◆ WORKING DATA
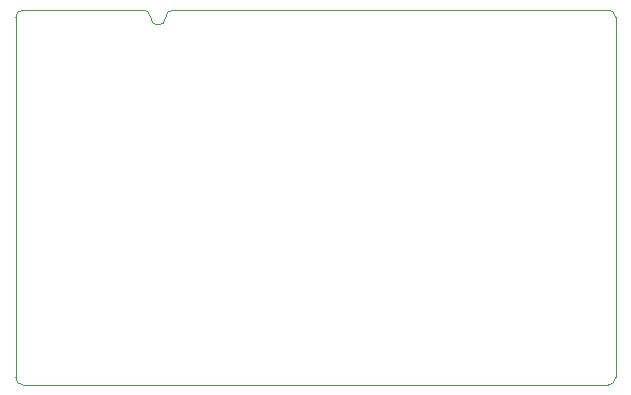
<source format=gm1>
G04 #@! TF.GenerationSoftware,KiCad,Pcbnew,8.0.4*
G04 #@! TF.CreationDate,2024-11-26T19:46:24-06:00*
G04 #@! TF.ProjectId,Flash-2716,466c6173-682d-4323-9731-362e6b696361,rev?*
G04 #@! TF.SameCoordinates,Original*
G04 #@! TF.FileFunction,Profile,NP*
%FSLAX46Y46*%
G04 Gerber Fmt 4.6, Leading zero omitted, Abs format (unit mm)*
G04 Created by KiCad (PCBNEW 8.0.4) date 2024-11-26 19:46:24*
%MOMM*%
%LPD*%
G01*
G04 APERTURE LIST*
G04 #@! TA.AperFunction,Profile*
%ADD10C,0.100000*%
G04 #@! TD*
G04 APERTURE END LIST*
D10*
X110490000Y-74295000D02*
G75*
G02*
X111125000Y-74930000I0J-635000D01*
G01*
X112395000Y-74930000D02*
G75*
G02*
X113030000Y-74295000I635000J0D01*
G01*
X150495000Y-105410000D02*
G75*
G02*
X149860000Y-106045000I-635000J0D01*
G01*
X113030000Y-74295000D02*
X149860000Y-74295000D01*
X149860000Y-106045000D02*
X100330000Y-106045000D01*
X100330000Y-106045000D02*
G75*
G02*
X99695000Y-105410000I0J635000D01*
G01*
X99695000Y-105410000D02*
X99695000Y-74930000D01*
X100330000Y-74295000D02*
X110490000Y-74295000D01*
X99695000Y-74930000D02*
G75*
G02*
X100330000Y-74295000I635000J0D01*
G01*
X149860000Y-74295000D02*
G75*
G02*
X150495000Y-74930000I0J-635000D01*
G01*
X112395000Y-74930000D02*
G75*
G02*
X111125000Y-74930000I-635000J0D01*
G01*
X150495000Y-74930000D02*
X150495000Y-105410000D01*
M02*

</source>
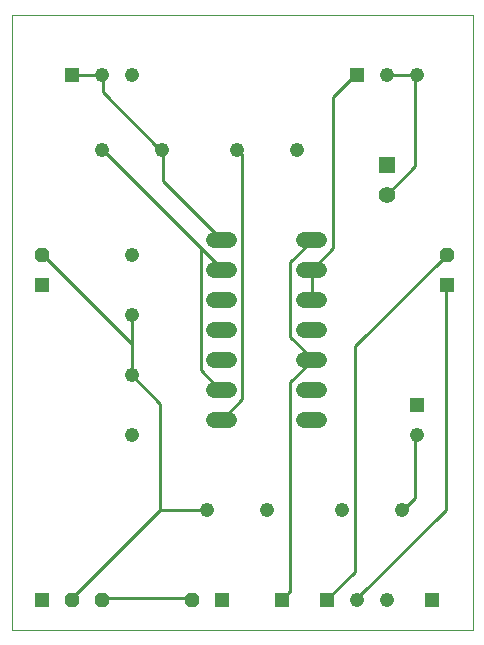
<source format=gtl>
G75*
G70*
%OFA0B0*%
%FSLAX24Y24*%
%IPPOS*%
%LPD*%
%AMOC8*
5,1,8,0,0,1.08239X$1,22.5*
%
%ADD10C,0.0000*%
%ADD11C,0.0554*%
%ADD12R,0.0554X0.0554*%
%ADD13C,0.0476*%
%ADD14R,0.0476X0.0476*%
%ADD15C,0.0520*%
%ADD16OC8,0.0476*%
%ADD17C,0.0100*%
D10*
X000101Y000212D02*
X000101Y020708D01*
X015471Y020708D01*
X015471Y000212D01*
X000101Y000212D01*
D11*
X012601Y014712D03*
D12*
X012601Y015712D03*
D13*
X012601Y018712D03*
X013601Y018712D03*
X009601Y016212D03*
X007601Y016212D03*
X005101Y016212D03*
X003101Y016212D03*
X003101Y018712D03*
X004101Y018712D03*
X004101Y012712D03*
X004101Y010712D03*
X004101Y008712D03*
X004101Y006712D03*
X006601Y004212D03*
X008601Y004212D03*
X011101Y004212D03*
X013101Y004212D03*
X013601Y006712D03*
X012601Y001212D03*
X011601Y001212D03*
D14*
X010601Y001212D03*
X009101Y001212D03*
X007101Y001212D03*
X001101Y001212D03*
X001101Y011712D03*
X002101Y018712D03*
X011601Y018712D03*
X014601Y011712D03*
X013601Y007712D03*
X014101Y001212D03*
D15*
X010361Y007212D02*
X009841Y007212D01*
X009841Y008212D02*
X010361Y008212D01*
X010361Y009212D02*
X009841Y009212D01*
X009841Y010212D02*
X010361Y010212D01*
X010361Y011212D02*
X009841Y011212D01*
X009841Y012212D02*
X010361Y012212D01*
X010361Y013212D02*
X009841Y013212D01*
X007361Y013212D02*
X006841Y013212D01*
X006841Y012212D02*
X007361Y012212D01*
X007361Y011212D02*
X006841Y011212D01*
X006841Y010212D02*
X007361Y010212D01*
X007361Y009212D02*
X006841Y009212D01*
X006841Y008212D02*
X007361Y008212D01*
X007361Y007212D02*
X006841Y007212D01*
D16*
X006101Y001212D03*
X003101Y001212D03*
X002101Y001212D03*
X001101Y012712D03*
X014601Y012712D03*
D17*
X011541Y009652D01*
X011541Y002132D01*
X010661Y001252D01*
X010601Y001212D01*
X011601Y001212D02*
X011621Y001252D01*
X014581Y004212D01*
X014581Y011652D01*
X014601Y011712D01*
X012601Y014712D02*
X013541Y015652D01*
X013541Y018692D01*
X013601Y018712D01*
X013541Y018692D02*
X012661Y018692D01*
X012601Y018712D01*
X011601Y018712D02*
X011541Y018692D01*
X010821Y017972D01*
X010821Y012932D01*
X010101Y012212D01*
X010101Y011212D01*
X009381Y009972D02*
X009381Y012452D01*
X010101Y013172D01*
X010101Y013212D01*
X007781Y016052D02*
X007781Y007892D01*
X007101Y007212D01*
X007101Y008212D02*
X007061Y008212D01*
X006421Y008852D01*
X006421Y012932D01*
X003141Y016212D01*
X003101Y016212D01*
X003141Y018132D02*
X003141Y018692D01*
X003101Y018712D01*
X003061Y018692D01*
X002101Y018692D01*
X002101Y018712D01*
X003141Y018132D02*
X005061Y016212D01*
X005101Y016212D01*
X005141Y016212D01*
X005141Y015172D01*
X007101Y013212D01*
X006421Y012932D02*
X007061Y012292D01*
X007061Y012212D01*
X007101Y012212D01*
X009381Y009972D02*
X010101Y009252D01*
X010101Y009212D01*
X010101Y009172D01*
X009381Y008452D01*
X009381Y001492D01*
X009101Y001212D01*
X006101Y001252D02*
X006101Y001212D01*
X006101Y001252D02*
X003141Y001252D01*
X003101Y001212D01*
X002101Y001212D02*
X002101Y001252D01*
X005061Y004212D01*
X005061Y007732D01*
X004101Y008692D01*
X004101Y008712D01*
X004101Y009732D01*
X001141Y012692D01*
X001101Y012712D01*
X004101Y010712D02*
X004101Y009732D01*
X005061Y004212D02*
X006601Y004212D01*
X013101Y004212D02*
X013141Y004212D01*
X013541Y004612D01*
X013541Y006692D01*
X013601Y006712D01*
X007781Y016052D02*
X007621Y016212D01*
X007601Y016212D01*
M02*

</source>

◆ WHAT YOU WILL DO
In the listing above, find the line containing "X006841Y013212D01*" and the line containing "X009101Y001212D01*", then retype both and every line between them exactly, with nothing else.

◆ ANSWER SPACE
X006841Y013212D01*
X006841Y012212D02*
X007361Y012212D01*
X007361Y011212D02*
X006841Y011212D01*
X006841Y010212D02*
X007361Y010212D01*
X007361Y009212D02*
X006841Y009212D01*
X006841Y008212D02*
X007361Y008212D01*
X007361Y007212D02*
X006841Y007212D01*
D16*
X006101Y001212D03*
X003101Y001212D03*
X002101Y001212D03*
X001101Y012712D03*
X014601Y012712D03*
D17*
X011541Y009652D01*
X011541Y002132D01*
X010661Y001252D01*
X010601Y001212D01*
X011601Y001212D02*
X011621Y001252D01*
X014581Y004212D01*
X014581Y011652D01*
X014601Y011712D01*
X012601Y014712D02*
X013541Y015652D01*
X013541Y018692D01*
X013601Y018712D01*
X013541Y018692D02*
X012661Y018692D01*
X012601Y018712D01*
X011601Y018712D02*
X011541Y018692D01*
X010821Y017972D01*
X010821Y012932D01*
X010101Y012212D01*
X010101Y011212D01*
X009381Y009972D02*
X009381Y012452D01*
X010101Y013172D01*
X010101Y013212D01*
X007781Y016052D02*
X007781Y007892D01*
X007101Y007212D01*
X007101Y008212D02*
X007061Y008212D01*
X006421Y008852D01*
X006421Y012932D01*
X003141Y016212D01*
X003101Y016212D01*
X003141Y018132D02*
X003141Y018692D01*
X003101Y018712D01*
X003061Y018692D01*
X002101Y018692D01*
X002101Y018712D01*
X003141Y018132D02*
X005061Y016212D01*
X005101Y016212D01*
X005141Y016212D01*
X005141Y015172D01*
X007101Y013212D01*
X006421Y012932D02*
X007061Y012292D01*
X007061Y012212D01*
X007101Y012212D01*
X009381Y009972D02*
X010101Y009252D01*
X010101Y009212D01*
X010101Y009172D01*
X009381Y008452D01*
X009381Y001492D01*
X009101Y001212D01*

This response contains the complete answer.